Separating the query from the evaluation logic matters when you're building for scale across many tenants. The same query structure works across tenants; the evaluation threshold might vary by policy.

AI layer in the assessment

The AI component sits on top of the rules engine, not instead of it. The rules engine produces structured findings; the AI layer:

  • Groups related findings into coherent remediation themes
  • Prioritises remediation order based on dependencies
  • Drafts output suitable for engineering backlogs (work items, not reports)
  • Translates technical findings into governance language for review meetings

The pattern of using AI to transform structured output — rather than to generate findings directly — produces more reliable results. The findings are grounded in actual query data; the AI's job is presentation and prioritisation.


Semantic Kernel for document processing

A separate use case: using Semantic Kernel in .NET to loop through a screenshots folder, analyse each image with a local OpenAI-compatible vision model, and dump structured output to CSV.

The pattern:

// Configure kernel with local OpenAI-compatible endpoint
var kernel = Kernel.CreateBuilder()
.AddOpenAIChatCompletion(
modelId: "llava", // or whichever local vision model
apiKey: "not-needed",
httpClient: new HttpClient { BaseAddress = new Uri("http://localhost:11434/v1") }
)
.Build();

// Loop screenshots and process each
foreach (var file in Directory.GetFiles(screenshotFolder, "*.png"))
{
var imageData = await File.ReadAllBytesAsync(file);
var imageContent = new ImageContent(imageData, "image/png");

var result = await kernel.InvokePromptAsync(
"Analyse this screenshot. Extract: category, key UI elements, any error messages, application name if visible. Return as JSON.",
new KernelArguments { ["image"] = imageContent }
);

// Write structured output to CSV
csvWriter.WriteRecord(new { FileName = Path.GetFileName(file), Analysis = result });
}

The local model endpoint (http://localhost:11434/v1 for Ollama) is drop-in compatible with the OpenAI SDK and Semantic Kernel's OpenAI connector. This means the same code runs against a local model or Azure OpenAI — the only change is the base URL and model ID.


Prompt design principles

Patterns that held up across all the agent work:

Role-specific framing, not generic assistant framing.
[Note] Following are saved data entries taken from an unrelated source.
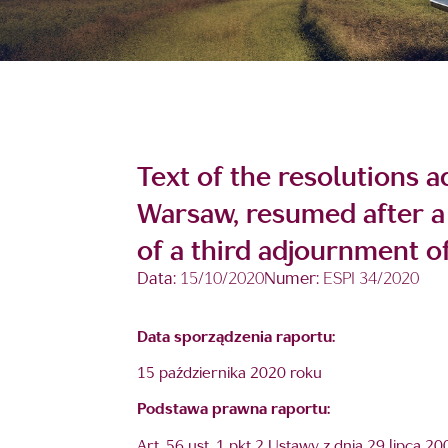
Text of the resolutions 
Warsaw, resumed after a
of a third adjournment o
Data:
15/10/2020
Numer:
ESPI 34/2020
Data sporządzenia raportu:
15 października 2020 roku
Podstawa prawna raportu:
Art. 56 ust. 1 pkt 2 Ustawy z dnia 29 lipc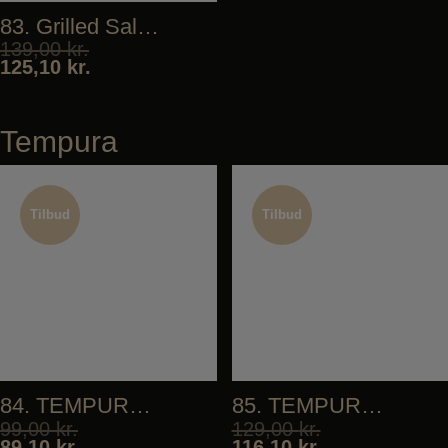
83. Grilled Salmon
139,00
kr.
125,10
kr.
Tempura
Tilbud
Tilbud
Tilbud
Tilbud
84. TEMPURA VEGETABLES
85. TEMPURA SHRIMP
99,00
kr.
129,00
kr.
89,10
kr.
116,10
kr.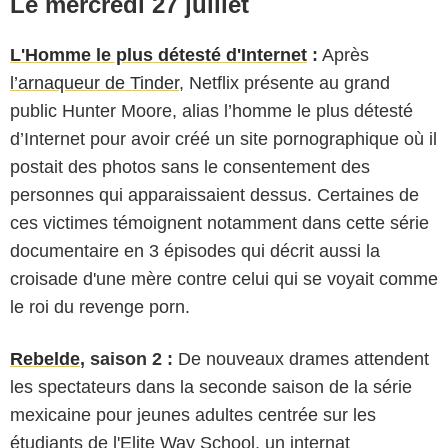
Le mercredi 27 juillet
L'Homme le plus détesté d'Internet
:
Après
l’arnaqueur de Tinder
, Netflix présente au grand
public Hunter Moore, alias l’homme le plus détesté
d’Internet pour avoir créé un site pornographique où il
postait des photos sans le consentement des
personnes qui apparaissaient dessus. Certaines de
ces victimes témoignent notamment dans cette série
documentaire en 3 épisodes qui décrit aussi la
croisade d'une mère contre celui qui se voyait comme
le roi du revenge porn.
Rebelde
, saison 2 :
De nouveaux drames attendent
les spectateurs dans la seconde saison de la série
mexicaine pour jeunes adultes centrée sur les
étudiants de l'Elite Way School, un internat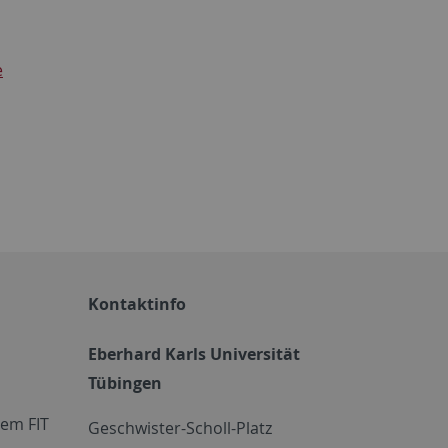
e
Kontaktinfo
Eberhard Karls Universität
Tübingen
em FIT
Geschwister-Scholl-Platz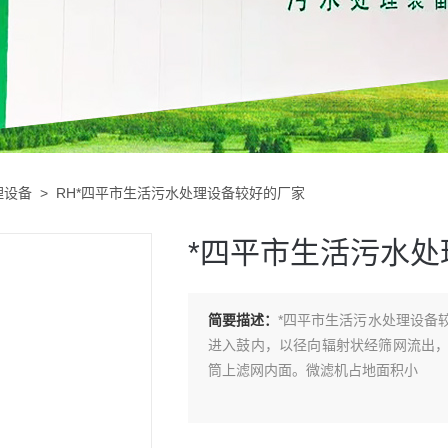
理设备
> RH*四平市生活污水处理设备较好的厂家
*四平市生活污水
简要描述：
*四平市生活污水处理设备
进入鼓内，以径向辐射状经筛网流出
筒上滤网内面。微滤机占地面积小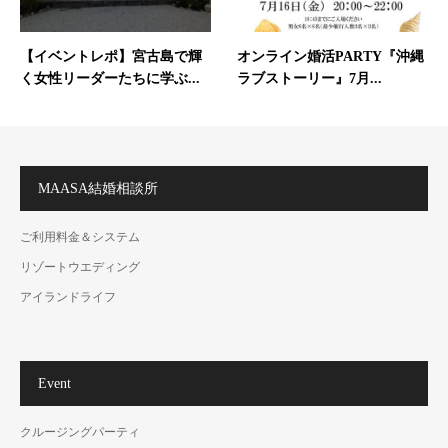
【イベントレポ】宮古島で輝
オンライン婚活PARTY『沖縄
く女性リーダーたちに学ぶ...
ラブストーリー』7月...
MAASA結婚相談所
ご利用料金＆システム
リゾートウエディング
アイランドライフ
Event
クルージングパーティ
An agent with the role "Azure Resource Graph query specialist" produces better KQL than one told to "help with Azure." The narrower the role, the tighter the output.

Explicit output schema. When the output needs to be machine-readable (JSON for a CSV dump, structured findings for a rules engine), include the schema in the system prompt with an example. "Return JSON with fields: category, severity, detail" produces more consistent output than hoping the model infers it.

Tool calling for facts. Anything that should come from execution — query results, API responses, environment data — should come through a tool, not from the model's training data. The system prompt should explicitly state this as a requirement.

Separate reasoning from evidence collection. The multi-agent pattern is one expression of this: have one agent collect evidence, have another reason over it. Even in a single-agent design, structuring the prompt as "first execute this query, then interpret the results" produces better output than asking for both at once.

Fail explicitly. When a tool call fails or returns nothing, a well-designed agent reports that failure clearly rather than continuing with a response. "The query returned no results" is a valid and useful output. "I couldn't find any VMs in your subscription" fabricated from a failed query is not.